Material for the task:
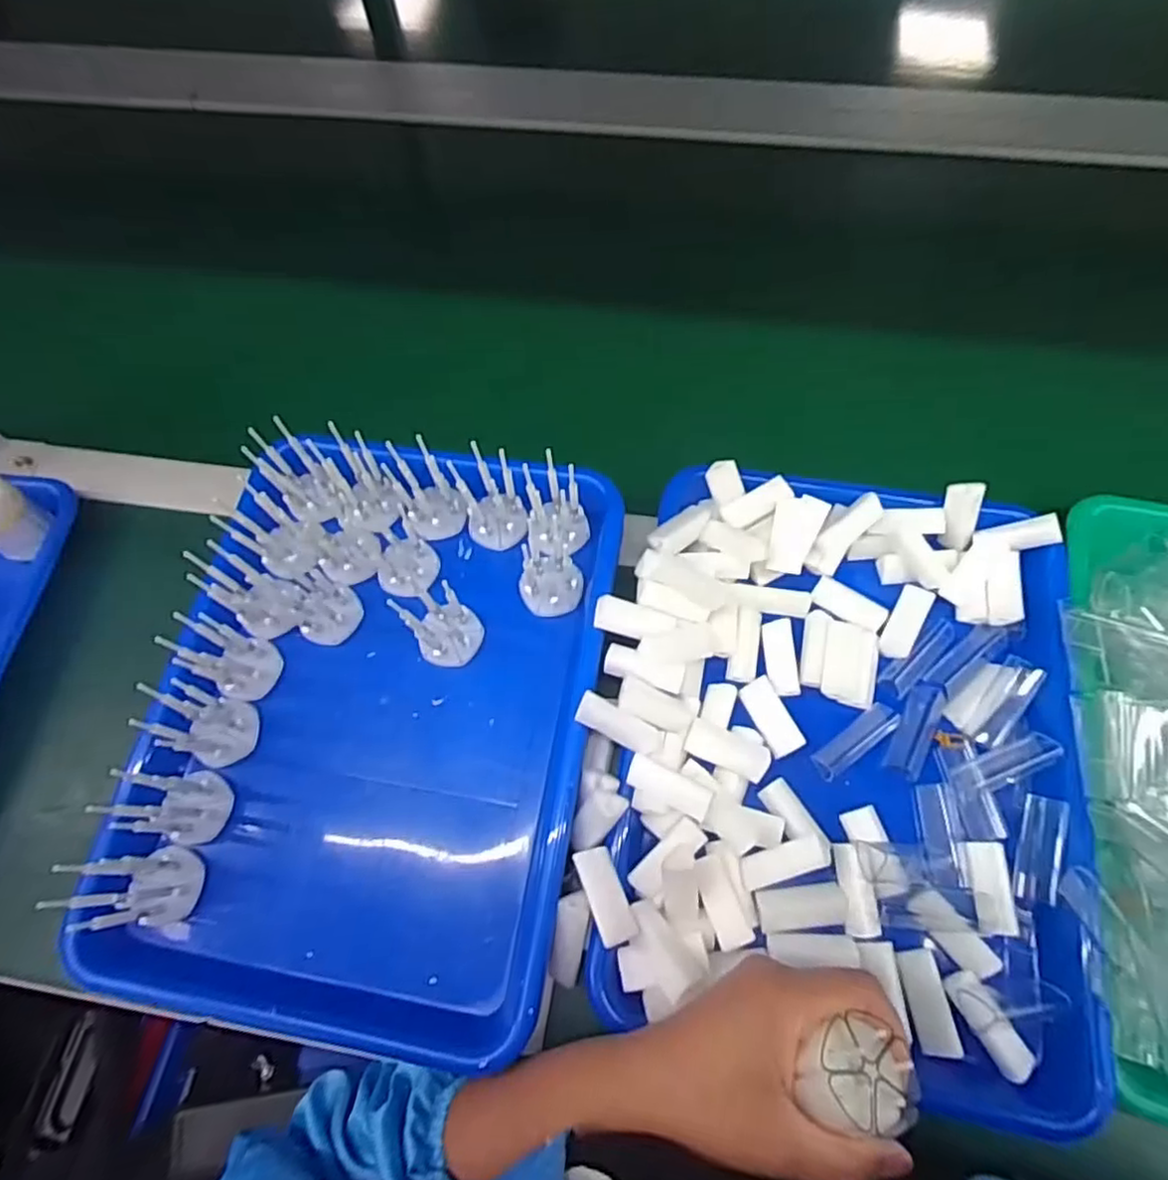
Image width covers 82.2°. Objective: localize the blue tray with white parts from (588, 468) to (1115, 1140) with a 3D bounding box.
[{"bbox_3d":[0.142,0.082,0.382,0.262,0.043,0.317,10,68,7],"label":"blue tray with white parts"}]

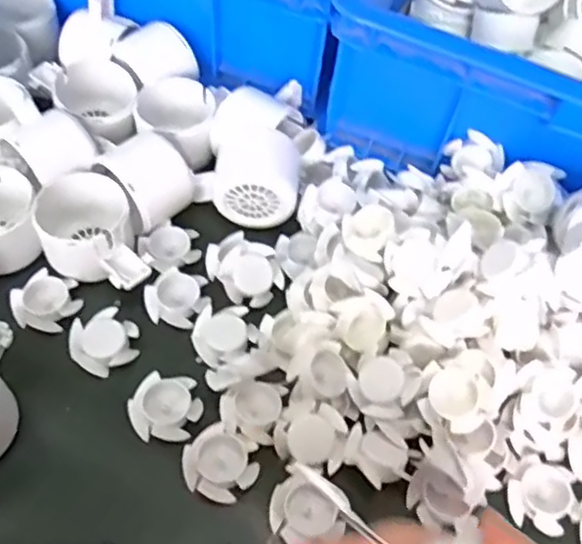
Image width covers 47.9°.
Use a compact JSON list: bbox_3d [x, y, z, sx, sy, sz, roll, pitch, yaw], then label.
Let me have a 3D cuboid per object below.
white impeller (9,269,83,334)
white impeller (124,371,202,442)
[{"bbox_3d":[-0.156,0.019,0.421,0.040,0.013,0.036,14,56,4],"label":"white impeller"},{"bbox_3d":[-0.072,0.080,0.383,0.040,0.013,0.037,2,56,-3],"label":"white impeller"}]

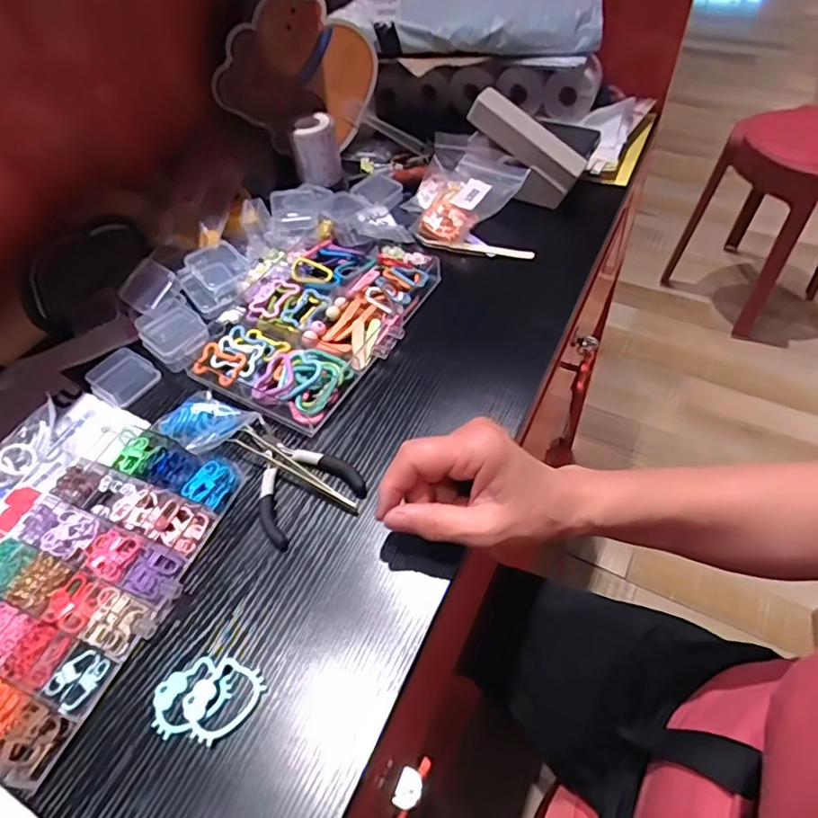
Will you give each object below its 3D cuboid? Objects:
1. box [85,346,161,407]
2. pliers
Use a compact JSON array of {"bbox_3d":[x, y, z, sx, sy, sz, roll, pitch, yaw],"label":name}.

Assigned task: All records should be output exactly, with the pictures left out.

Exercise answer:
Image width covers 82.2°. Objective: localize the blue tray with white parts from (588, 468) to (1115, 1140) with a 3D bounding box.
[{"bbox_3d":[0.142,0.082,0.382,0.262,0.043,0.317,10,68,7],"label":"blue tray with white parts"}]

Image width covers 47.9°.
Use a compact JSON list: bbox_3d [x, y, z, sx, sy, sz, roll, pitch, yaw], then label.
Let me have a 3D cuboid per object below.
white impeller (9,269,83,334)
white impeller (124,371,202,442)
[{"bbox_3d":[-0.156,0.019,0.421,0.040,0.013,0.036,14,56,4],"label":"white impeller"},{"bbox_3d":[-0.072,0.080,0.383,0.040,0.013,0.037,2,56,-3],"label":"white impeller"}]

Will you give each object below its 3D cuboid? Objects:
1. box [85,346,161,407]
2. pliers
Use a compact JSON array of {"bbox_3d":[x, y, z, sx, sy, sz, roll, pitch, yaw],"label":name}.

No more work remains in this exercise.